Depending on your skill level, you have the simple, dirty way:
- reboot the machine where the galaxy server is running !
or the clean, freaking (for non-Geek normal biologists) way:
- Connect to the server where the Galaxy instance has been installed either through an ssh connection or using your local terminal. and type
sudo supervisorctl restart galaxy:
If everything went fine you should see in your terminal
# supervisorctl restart galaxy:
galaxy_web: stopped
handler0: stopped
handler1: stopped
handler0: started
handler1: started
galaxy_web: started
freaking insn't it ?
a. vir 1 bowtie index
Now, Go back to your web browser and the admin
panel, click again Local data
in the left menu and select this time the Bowtie index - builder
in the "Run Data Manager Tools" (top section).

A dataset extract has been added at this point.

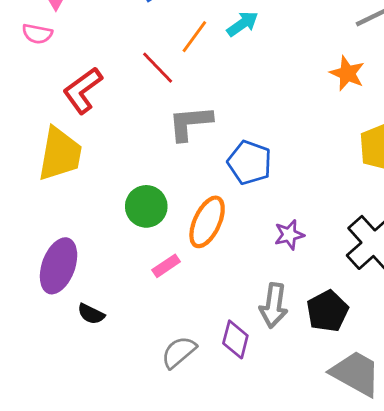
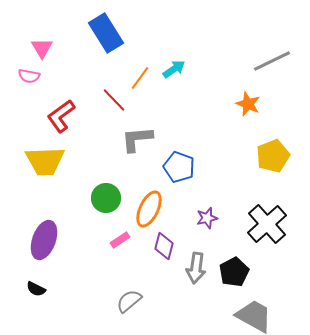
yellow trapezoid: (60, 154) -> (45, 161), turned 78
black semicircle: (91, 314) -> (36, 289), moved
purple diamond: (235, 339) -> (164, 246), moved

select "vir1" in the Source FASTA Sequence
menu of the Bowtie index builder tool form, leave the other options empty, and click execute.
b. dm6 bowtie index
Go back to your web browser and the admin
panel, click again Local data
in the left menu and select this time the Bowtie index - builder
in the "Run Data Manager Tools" (top section).
select "dm6" in the Source FASTA Sequence
menu of the Bowtie index builder tool form, leave the other options empty, and click execute.
c. AgamP4 bowtie index
Go back to your web browser and the admin
panel, click again Local data
in the left menu and select this time the Bowtie index - builder
in the "Run Data Manager Tools" (top section).
select "AgamP4" in the Source FASTA Sequence
menu of the Bowtie index builder tool form, leave the other options empty, and click execute.
d. hg19 bowtie index
Go back to your web browser and the admin
panel, click again Local data
in the left menu and select this time the Bowtie index - builder
in the "Run Data Manager Tools" (top section).
select "hg19" in the Source FASTA Sequence
menu of the Bowtie index builder tool form, leave the other options empty, and click execute.
Note that the preparation of bowtie indexes can be long ! (several hours for the vir1 bowtie index for instance)
When bowtie indexes are ready (green in the Data Manager History (automatically created)
) restart the Galaxy server instance as explained above, so that the bowtie indexes that we've just created for the server are registered and seen by the tools.
6. Creating Galaxy bowtie2 indexes accessible to tools for every user
Finally, we are going to generate the bowtie2 indexes using another data manager tool. If not done before, restart the Galaxy instance as explained above.
a. vir 1 bowtie2 index
Now, Go back to your web browser and the admin
panel, click again Local data
in the left menu and select this time the Bowtie2 index - builder
in the "Run Data Manager Tools" (top section).
select "vir1" in the Source FASTA Sequence
menu of the Bowtie index builder tool form, leave the other options empty, and click execute.
b. AgamP4 bowtie2 index
Go back to your web browser and the admin
panel, click again Local data
in the left menu and select this time the Bowtie2 index - builder
in the "Run Data Manager Tools" (top section).
select "AgamP4" in the Source FASTA Sequence
menu of the Bowtie index builder tool form, leave the other options empty, and click execute.
c. hg19 bowtie2 index
Go back to your web browser and the admin
panel, click again Local data
in the left menu and select this time the Bowtie2 index - builder
in the "Run Data Manager Tools" (top section).
select "hg19" in the Source FASTA Sequence
menu of the Bowtie index builder tool form, leave the other options empty, and click execute.
Note that the preparation of bowtie2 indexes can be long too ! (several hours for the vir1 bowtie2 index for instance)
When bowtie2 indexes are ready (green in the Data Manager History (automatically created)
) restart the Galaxy server instance as explained above, so that the bowtie indexes that we've just created for the server are registered and seen by the tools.